Cirrhitichthys is a genus of marine ray-finned fish, hawkfishes, from the family Cirrhitidae. They are found on tropical reefs in the Indian and western Pacific oceans. Some species can be found in the aquarium trade.

==Taxonomy==
Cirrhitichthys was first formally described in 1857 by the Dutch ichthyologist Pieter Bleeker. The type species designated by Bleeker was Cirrhites graphidopterus which had been described by him in 1853, although this taxon has subsequently been considered a synonym of Cirrhites aprinus which Georges Cuvier had described in 1829. The name of this genus is a compound of Cirrhitus, referring to the similarity between the two genera, although there are differences in dentition, and ichthys meaning “fish”.

==Species==
The currently recognized species in this genus are:
- Cirrhitichthys aprinus (G. Cuvier, 1829) (spotted hawkfish)
- Cirrhitichthys aureus (Temminck & Schlegel, 1842) (yellow hawkfish)
- Cirrhitichthys bleekeri F. Day, 1874
- Cirrhitichthys calliurus Regan, 1905 (spottedtail hawkfish)
- Cirrhitichthys falco J. E. Randall, 1963 (dwarf hawkfish)
- Cirrhitichthys guichenoti (Sauvage, 1880)
- Cirrhitichthys oxycephalus (Bleeker, 1855) (coral hawkfish)
- Cirrhitichthys randalli Kotthaus, 1976

==Characteristics==
Cirrhitichthys hawkfishes have an oval, moderately compressed body with a sharp, more or less straight-profiled snout. The anterior nostril has a tuft of cirri on its posterior margin. The mouth is moderately large with a row of small canine-like teeth on the jaws and a band of simple teeth within the outer band. There are patches of teeth on the middle and sides of the roof of the mouth. The margin of the preoperculum has quite large serrations and the gill cover has 2 flattened spines. The dorsal fin is continuous, with 10 spines and 11-12 soft rays, there is a slight incision between the spines and the soft rays. The membranes between the dorsal fin spines deeply notched and each spine has a sizeable tuft of cirri at its tip. The anal fin has 3 spines and 5-7 soft rays. The caudal fin is truncate. The lower 5-7 pectoral fin rays are robust with deep incisions in the membranes between them and they are notably longer than the other rays. The upper 1-2 and lower 6-7 pectoral fin rays are simple. The pelvic fin has a single spine and 5 soft rays and has its origin to the rear of the base of the pectoral fin. Their total length varies from 7 cm in the dwarf hawkfish (C.s falco) and 14 cm in the yellow hawkfish (C. aureus).

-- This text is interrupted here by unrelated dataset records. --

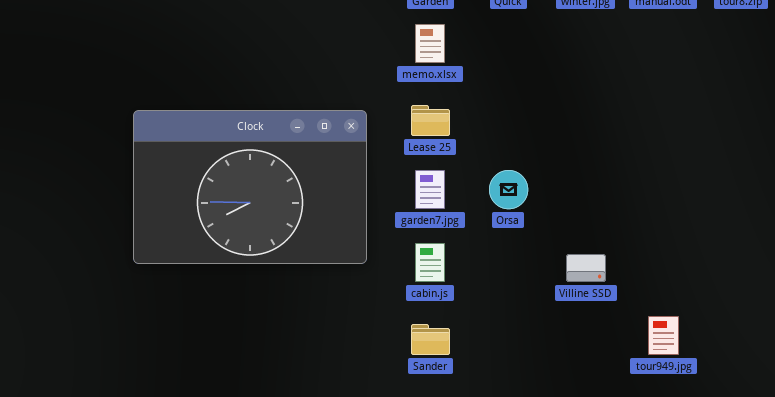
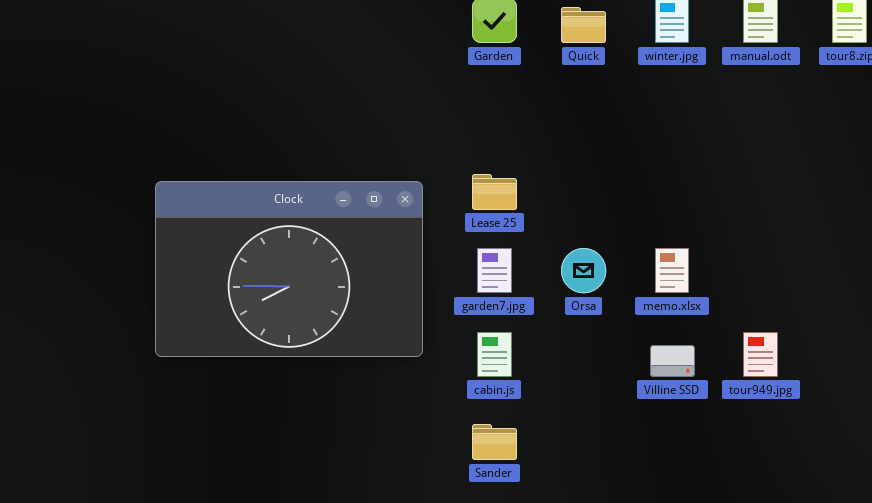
memo.xlsx: [415,24,445,63] -> [655,248,689,293], moved
tour949.jpg: [648,316,679,355] -> [743,332,778,377], moved

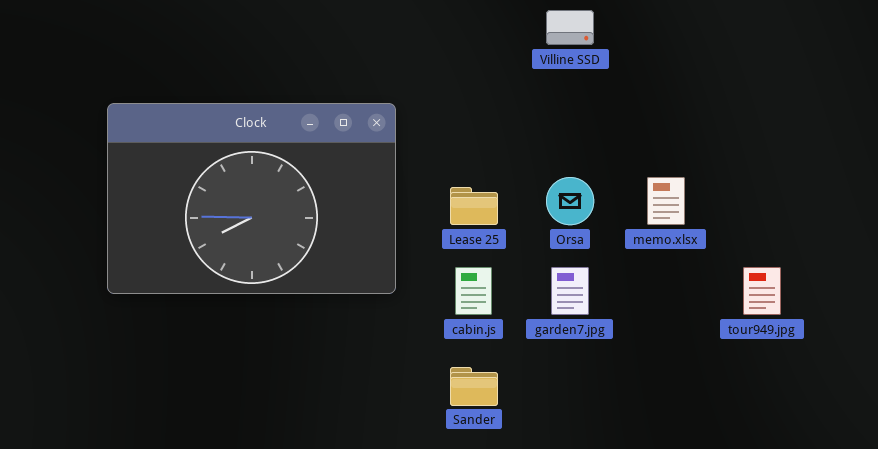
Lease 25: [472,174,517,210] -> [450,187,498,225], moved
garden7.jpg: [477,248,512,293] -> [551,267,589,315], moved
Villine SSD: [650,345,695,377] -> [546,10,594,45], moved

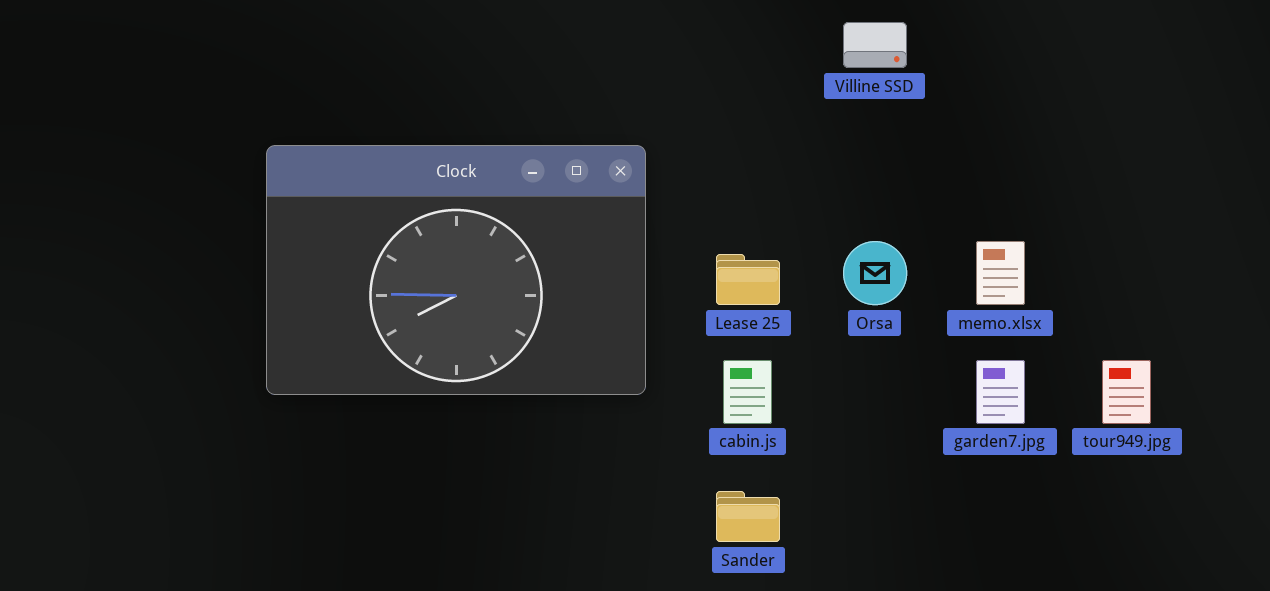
garden7.jpg: [551,267,589,315] -> [976,360,1025,424], moved

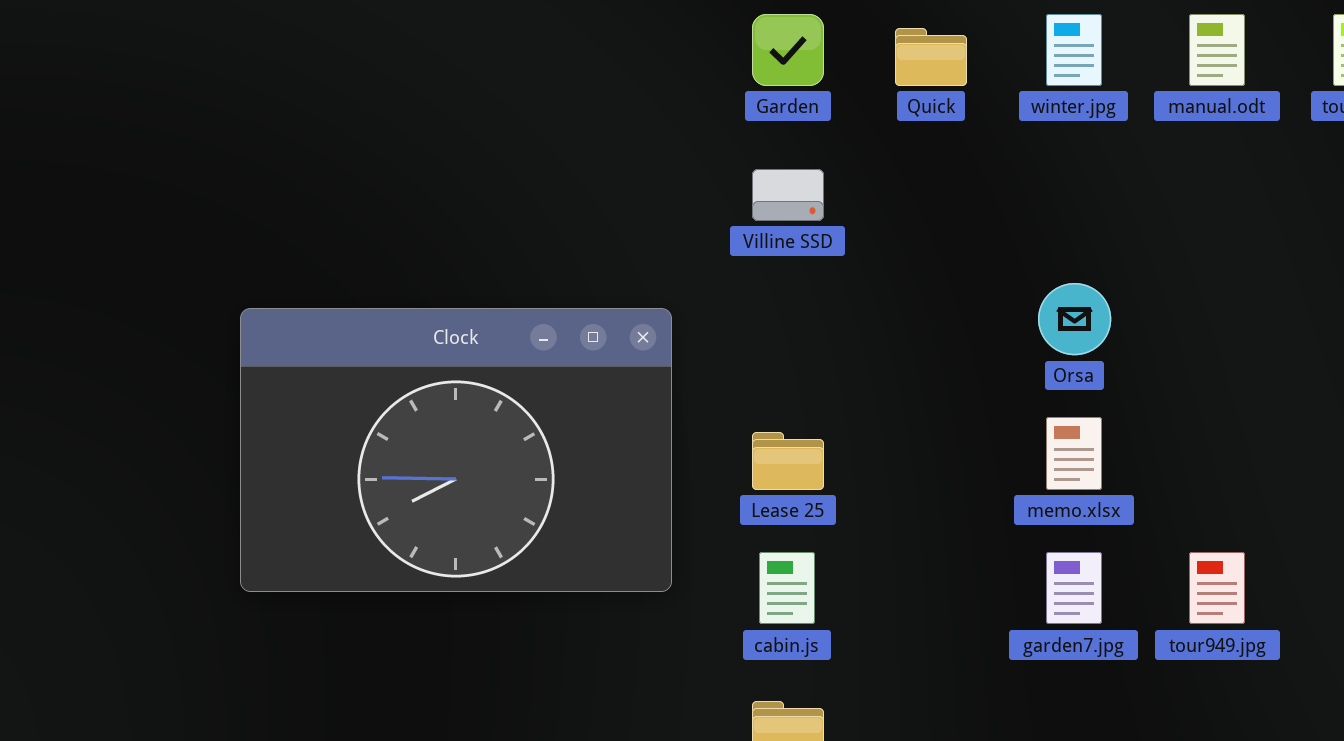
Villine SSD: [843,22,907,68] -> [752,169,824,221], moved
Orsa: [843,241,907,305] -> [1038,283,1111,355], moved

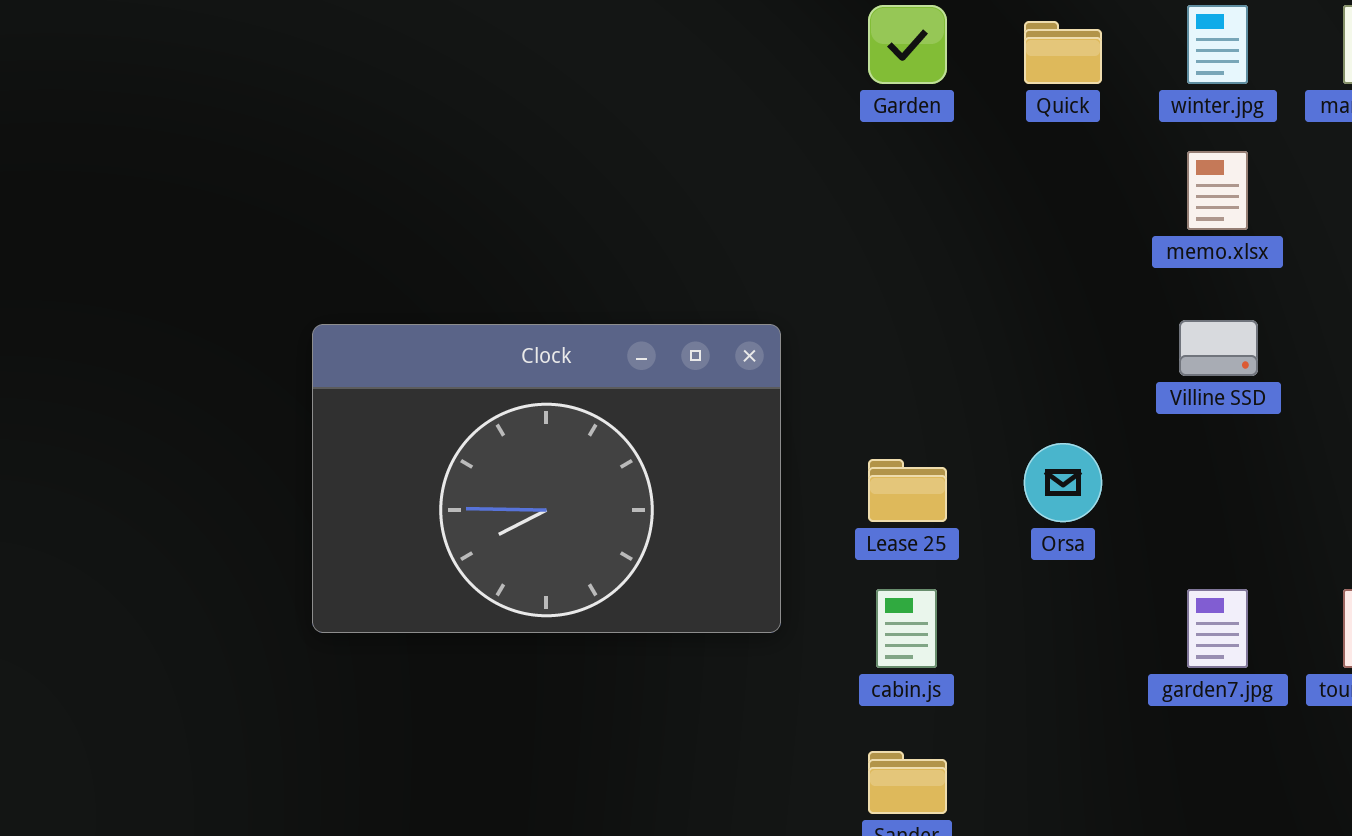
Villine SSD: [752,169,824,221] -> [1179,320,1258,376], moved
Orsa: [1038,283,1111,355] -> [1024,443,1102,522], moved
memo.xlsx: [1046,417,1102,490] -> [1187,151,1248,230], moved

==Distribution and habitat==
Cirrhitichthys hawkfishes are mainly found in the Indo-West Pacific with one species, the coral hawkfish (C. oxycephalus) extending into the eastern Pacific. These fishes are associated with coral and rocky habitats.

==Biology==
Cirrhitichthys hawkfishes are predatory, using the "sit and wait" technique to ambush benthic prey which can be invertebrates or fish, perching on their thickened lower pectoral fin rays among sponges and corals. They are protogynous hermaphrodites, all start out as female and live in harems, if the male is lost the largest and more dominant female will change sex. They are pelagic spawners rising upwards into the water column in pairs to spawn.

==Utilisation==
Cirrhitichthys hawkfishes are collected for the aquarium trade.